It does not take a big budget, large team, or advanced degree to be a smart marketer. So, what does it take to outsmart your larger, seemingly more well-funded competition?

While I talk often about deeply understanding your buyer personas (and still believe that it is priority #1 for marketing executives), marketers can also get a lot of mileage from listening to other marketers. Not a day goes by where I don’t learn something or find inspiration from one of the 100+ feeds in my Google Reader marketing feed or my Twitter stream.

Using Marketing to Test Marketing

It does not take much for an idea to spark new life into your marketing operation.
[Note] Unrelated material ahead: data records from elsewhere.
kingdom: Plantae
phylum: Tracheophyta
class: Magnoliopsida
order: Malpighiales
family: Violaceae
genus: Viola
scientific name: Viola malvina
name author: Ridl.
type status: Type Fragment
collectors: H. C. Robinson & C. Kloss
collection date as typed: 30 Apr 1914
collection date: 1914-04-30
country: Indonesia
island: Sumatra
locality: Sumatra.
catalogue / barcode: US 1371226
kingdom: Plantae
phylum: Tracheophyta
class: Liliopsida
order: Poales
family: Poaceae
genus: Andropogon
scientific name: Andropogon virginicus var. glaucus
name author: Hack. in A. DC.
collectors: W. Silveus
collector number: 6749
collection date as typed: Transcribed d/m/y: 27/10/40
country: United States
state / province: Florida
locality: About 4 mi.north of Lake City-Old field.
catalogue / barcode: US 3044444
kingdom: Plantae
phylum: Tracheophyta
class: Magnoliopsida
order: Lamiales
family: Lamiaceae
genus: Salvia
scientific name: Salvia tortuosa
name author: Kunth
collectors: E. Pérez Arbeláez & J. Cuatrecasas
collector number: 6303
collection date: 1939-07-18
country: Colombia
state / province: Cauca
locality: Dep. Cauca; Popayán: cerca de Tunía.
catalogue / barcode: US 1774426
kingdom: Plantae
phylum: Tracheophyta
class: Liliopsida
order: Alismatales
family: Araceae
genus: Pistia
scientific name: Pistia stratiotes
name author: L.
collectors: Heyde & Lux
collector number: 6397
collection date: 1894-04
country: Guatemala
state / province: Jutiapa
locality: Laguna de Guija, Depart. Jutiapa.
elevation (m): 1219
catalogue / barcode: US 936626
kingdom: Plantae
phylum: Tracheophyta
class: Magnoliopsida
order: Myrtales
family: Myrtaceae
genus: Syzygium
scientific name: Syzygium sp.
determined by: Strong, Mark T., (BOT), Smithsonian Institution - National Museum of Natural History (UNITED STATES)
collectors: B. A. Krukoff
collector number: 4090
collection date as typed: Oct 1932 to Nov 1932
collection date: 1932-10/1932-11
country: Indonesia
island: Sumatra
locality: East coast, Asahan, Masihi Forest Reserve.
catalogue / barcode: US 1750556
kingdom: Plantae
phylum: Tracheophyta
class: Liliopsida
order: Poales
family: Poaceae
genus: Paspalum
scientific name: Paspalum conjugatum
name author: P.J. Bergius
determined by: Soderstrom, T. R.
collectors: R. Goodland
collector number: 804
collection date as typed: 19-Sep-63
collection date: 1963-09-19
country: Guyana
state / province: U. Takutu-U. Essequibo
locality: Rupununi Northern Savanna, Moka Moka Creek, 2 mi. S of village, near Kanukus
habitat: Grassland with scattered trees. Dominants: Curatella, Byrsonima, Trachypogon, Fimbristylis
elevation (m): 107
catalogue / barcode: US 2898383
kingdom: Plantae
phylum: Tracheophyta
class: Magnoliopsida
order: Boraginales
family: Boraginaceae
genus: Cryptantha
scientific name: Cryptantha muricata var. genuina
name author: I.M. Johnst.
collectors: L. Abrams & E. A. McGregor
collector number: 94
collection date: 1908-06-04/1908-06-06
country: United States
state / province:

For instance, buried deep in a  recent HubSpot article, I came across some sage, yet common sense, tips for adding intelligence into a company’s marketing plan.

Even if you fall in the 50% of marketers who don’t use PPC for lead generation or driving web site traffic, Jeanne Hopkins at Hubspot reminds us of how testing permeates everything that marketers do and of the opportunity to use PPC to refine your message and tactics:

  • Test email campaign subject lines or concepts in PCC ads to see which get traction.
  • When naming an eBook or a kit used in inbound marketing, test the titles in PPC campaigns. 
  • Test keywords to refine organic search by tracking the conversation rate of PPC click-throughs.
  • Bonus from me: Test internal ad language and concepts using PPC to gain insight into what is going to get prospects to click on the offer or new product you are pushing on your company’s home page.

There are a multitude of ways to systematically work testing into your marketing strategy by combining PPC, email, social media, surveys, and other online marketing tactics.

Though this idea is neither new nor revolutionary to experienced marketing teams, tight deadlines and days spent executing in the trenches cause many marketers to lose sight of simple tactics than can impact their customer acquisition KPIs. Without consistently checking in with what other marketers are saying through rss feeds, LinkedIn groups, and Twitter monitoring, you are likely to miss jewels to make your organization’s marketing measurably smarter.

How have you used PCC or other marketing tactics to test messages or product ideas?